Currently, the state supports 17 federally qualified CHCs, serving more than 440,000 Connecticut residents, which is about 1 in 8 people statewide. These centers operate hundreds of sites in urban, suburban, and rural areas, including school-based clinics, mobile units, and service-delivery points in medically underserved towns. About 60% of CHC patients in Connecticut are on Medicaid, while a significant portion are uninsured or underinsured, which are populations often shut out of private practices.
Strengthening CHCs would have far-reaching impacts on both access and system stability. These clinics provide consistent, high-quality outpatient and preventive care, including primary care, prenatal services, chronic disease management, mental health treatment, dental care, and substance-use services. This reduces the likelihood that patients delay treatment until their condition becomes an emergency. CHCs also serve large numbers of uninsured and underinsured residents through sliding-fee scales, ensuring that people can still receive care even if they lose Medicaid coverage.

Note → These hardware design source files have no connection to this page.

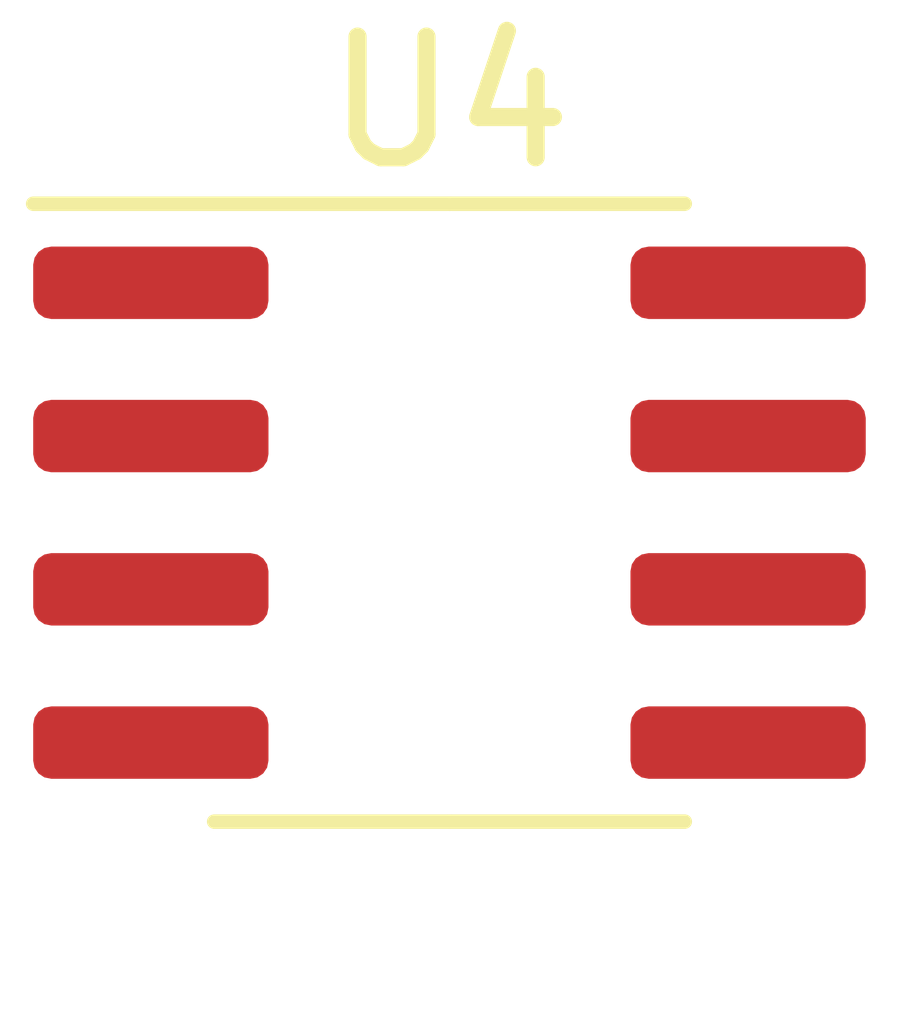
<source format=kicad_pcb>
(kicad_pcb (version 20211014) (generator pcbnew)

  (general
    (thickness 1.6)
  )

  (paper "A4")
  (layers
    (0 "F.Cu" signal)
    (31 "B.Cu" signal)
    (32 "B.Adhes" user "B.Adhesive")
    (33 "F.Adhes" user "F.Adhesive")
    (34 "B.Paste" user)
    (35 "F.Paste" user)
    (36 "B.SilkS" user "B.Silkscreen")
    (37 "F.SilkS" user "F.Silkscreen")
    (38 "B.Mask" user)
    (39 "F.Mask" user)
    (40 "Dwgs.User" user "User.Drawings")
    (41 "Cmts.User" user "User.Comments")
    (42 "Eco1.User" user "User.Eco1")
    (43 "Eco2.User" user "User.Eco2")
    (44 "Edge.Cuts" user)
    (45 "Margin" user)
    (46 "B.CrtYd" user "B.Courtyard")
    (47 "F.CrtYd" user "F.Courtyard")
    (48 "B.Fab" user)
    (49 "F.Fab" user)
    (50 "User.1" user)
    (51 "User.2" user)
    (52 "User.3" user)
    (53 "User.4" user)
    (54 "User.5" user)
    (55 "User.6" user)
    (56 "User.7" user)
    (57 "User.8" user)
    (58 "User.9" user)
  )

  (setup
    (pad_to_mask_clearance 0)
    (pcbplotparams
      (layerselection 0x00010fc_ffffffff)
      (disableapertmacros false)
      (usegerberextensions false)
      (usegerberattributes true)
      (usegerberadvancedattributes true)
      (creategerberjobfile true)
      (svguseinch false)
      (svgprecision 6)
      (excludeedgelayer true)
      (plotframeref false)
      (viasonmask false)
      (mode 1)
      (useauxorigin false)
      (hpglpennumber 1)
      (hpglpenspeed 20)
      (hpglpendiameter 15.000000)
      (dxfpolygonmode true)
      (dxfimperialunits true)
      (dxfusepcbnewfont true)
      (psnegative false)
      (psa4output false)
      (plotreference true)
      (plotvalue true)
      (plotinvisibletext false)
      (sketchpadsonfab false)
      (subtractmaskfromsilk false)
      (outputformat 1)
      (mirror false)
      (drillshape 1)
      (scaleselection 1)
      (outputdirectory "")
    )
  )

  (net 0 "")
  (net 1 "unconnected-(U4-Pad1)")
  (net 2 "unconnected-(U4-Pad2)")
  (net 3 "unconnected-(U4-Pad3)")
  (net 4 "unconnected-(U4-Pad4)")
  (net 5 "unconnected-(U4-Pad5)")
  (net 6 "unconnected-(U4-Pad6)")
  (net 7 "unconnected-(U4-Pad7)")
  (net 8 "unconnected-(U4-Pad8)")

  (footprint "Package_SO:SOIC-8_3.9x4.9mm_P1.27mm" (layer "F.Cu") (at 141.01 88.8))

)

</source>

By investing in community health centers, Connecticut can keep its citizens healthy, reduce long waits, and ensure timely care even as federal cuts take effect.
Access to healthcare should not depend on ZIP code, income level, or politics. It is the foundation of community well-being and a prerequisite for a functioning healthcare system.
The clock is ticking. The waiting room is filling. Connecticut must choose to care for its residents before the wait becomes even longer.
Vicky Wang is a junior at Sacred Heart University, majoring in Health Science with a Public Health Concentration. She is planning to pursue a master’s in physician assistant studies.